§ **TEXTE DE L'EXERCICE**:
Mort de Jacob Desvarieux, cofondateur de Kassav’, le groupe inventeur du zouk à l’influence mondiale
Commentant, il y a quelques mois, les ravages de la pandémie, il voulait se montrer optimiste sur l’évolution de la situation, « espérant que l’on ne perde pas trop d’amis en chemin ». Figure charismatique du collectif antillais Kassav’ dont il était un des cofondateurs en 1979, le chanteur et guitariste Jacob Desvarieux, grand gaillard à l’allure débonnaire, d’une santé plus fragile depuis une greffe du rein subie en 2013, est décédé le 30 juillet des suites du Covid-19 au CHU de Pointe-à-Pitre (Guadeloupe). Il était âgé de 65 ans.

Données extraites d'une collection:
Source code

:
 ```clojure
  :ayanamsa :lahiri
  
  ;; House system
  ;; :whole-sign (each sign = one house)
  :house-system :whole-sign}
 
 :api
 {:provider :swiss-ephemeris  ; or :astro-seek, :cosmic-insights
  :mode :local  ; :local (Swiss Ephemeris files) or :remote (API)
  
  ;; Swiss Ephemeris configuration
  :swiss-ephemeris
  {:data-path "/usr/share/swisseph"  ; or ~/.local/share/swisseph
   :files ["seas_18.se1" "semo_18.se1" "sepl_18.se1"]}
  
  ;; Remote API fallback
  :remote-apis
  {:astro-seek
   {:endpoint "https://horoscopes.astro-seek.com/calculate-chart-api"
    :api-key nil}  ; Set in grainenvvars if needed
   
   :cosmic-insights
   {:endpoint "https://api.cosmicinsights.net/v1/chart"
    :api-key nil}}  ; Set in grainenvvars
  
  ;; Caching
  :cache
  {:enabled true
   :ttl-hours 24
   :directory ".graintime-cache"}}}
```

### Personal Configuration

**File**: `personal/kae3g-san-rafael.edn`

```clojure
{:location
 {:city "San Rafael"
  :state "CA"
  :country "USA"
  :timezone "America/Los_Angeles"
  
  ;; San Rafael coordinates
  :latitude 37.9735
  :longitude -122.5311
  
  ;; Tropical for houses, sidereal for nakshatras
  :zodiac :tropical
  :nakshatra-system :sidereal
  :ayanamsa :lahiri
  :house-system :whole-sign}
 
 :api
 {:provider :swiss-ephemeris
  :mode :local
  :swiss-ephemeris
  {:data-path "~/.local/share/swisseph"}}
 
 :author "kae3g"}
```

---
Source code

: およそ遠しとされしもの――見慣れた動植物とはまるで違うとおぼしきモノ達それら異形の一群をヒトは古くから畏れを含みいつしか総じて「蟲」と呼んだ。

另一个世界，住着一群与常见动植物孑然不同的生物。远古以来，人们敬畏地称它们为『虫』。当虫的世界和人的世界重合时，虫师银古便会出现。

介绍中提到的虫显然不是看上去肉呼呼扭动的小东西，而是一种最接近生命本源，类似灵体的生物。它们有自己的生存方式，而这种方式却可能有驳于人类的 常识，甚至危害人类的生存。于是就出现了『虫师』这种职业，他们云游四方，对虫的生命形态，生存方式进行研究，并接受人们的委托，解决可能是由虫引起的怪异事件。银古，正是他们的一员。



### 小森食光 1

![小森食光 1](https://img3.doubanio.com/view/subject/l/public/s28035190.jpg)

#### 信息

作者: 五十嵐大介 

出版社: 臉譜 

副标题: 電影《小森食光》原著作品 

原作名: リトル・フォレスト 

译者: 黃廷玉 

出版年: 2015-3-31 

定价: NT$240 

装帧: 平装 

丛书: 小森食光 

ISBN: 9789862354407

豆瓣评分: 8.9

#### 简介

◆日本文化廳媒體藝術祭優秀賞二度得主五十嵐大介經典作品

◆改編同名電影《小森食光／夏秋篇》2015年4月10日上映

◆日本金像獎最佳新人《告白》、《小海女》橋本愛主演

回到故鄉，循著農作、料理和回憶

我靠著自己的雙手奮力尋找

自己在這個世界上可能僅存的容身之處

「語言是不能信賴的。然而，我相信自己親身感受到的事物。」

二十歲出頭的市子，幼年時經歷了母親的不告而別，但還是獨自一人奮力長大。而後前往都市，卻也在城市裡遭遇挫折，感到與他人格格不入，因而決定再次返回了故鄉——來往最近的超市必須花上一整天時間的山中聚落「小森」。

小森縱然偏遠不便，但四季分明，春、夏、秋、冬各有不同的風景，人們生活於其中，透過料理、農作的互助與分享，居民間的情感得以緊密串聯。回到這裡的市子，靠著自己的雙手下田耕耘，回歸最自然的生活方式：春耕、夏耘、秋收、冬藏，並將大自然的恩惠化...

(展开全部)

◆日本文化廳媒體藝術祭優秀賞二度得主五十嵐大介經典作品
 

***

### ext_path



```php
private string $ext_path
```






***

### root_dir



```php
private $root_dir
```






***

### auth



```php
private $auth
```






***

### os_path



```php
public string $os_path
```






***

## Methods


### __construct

§ **ÉNONCÉ 1**: Dans l'article sur Jacob Desvarieux, recopiez mot pour mot le passage allant de « Mort de Jacob » à « âgé de 65 ans. ».
§ **ÉNONCÉ 2**: Relevez tous les nombres écrits en chiffres dans l'article sur Jacob Desvarieux, titre compris.
§ **ÉNONCÉ 3**:
Répondez aux questions suivantes à partir de l'article sur Jacob Desvarieux.
(a) En quelle année Kassav' a-t-il été cofondé ?
(b) Dans quel établissement Jacob Desvarieux est-il décédé ?
(c) Quel âge avait-il à sa mort ?

§ **CORRIGÉ DÉTAILLÉ 1**:
Mort de Jacob Desvarieux, cofondateur de Kassav’, le groupe inventeur du zouk à l’influence mondiale
Commentant, il y a quelques mois, les ravages de la pandémie, il voulait se montrer optimiste sur l’évolution de la situation, « espérant que l’on ne perde pas trop d’amis en chemin ». Figure charismatique du collectif antillais Kassav’ dont il était un des cofondateurs en 1979, le chanteur et guitariste Jacob Desvarieux, grand gaillard à l’allure débonnaire, d’une santé plus fragile depuis une greffe du rein subie en 2013, est décédé le 30 juillet des suites du Covid-19 au CHU de Pointe-à-Pitre (Guadeloupe). Il était âgé de 65 ans.

§ **CORRIGÉ DÉTAILLÉ 2**: 1979, 2013, 30 (dans « 30 juillet »), 19 (dans « Covid-19 »), 65

§ **CORRIGÉ DÉTAILLÉ 3**:
(a) En 1979.
(b) Au CHU de Pointe-à-Pitre (Guadeloupe).
(c) 65 ans.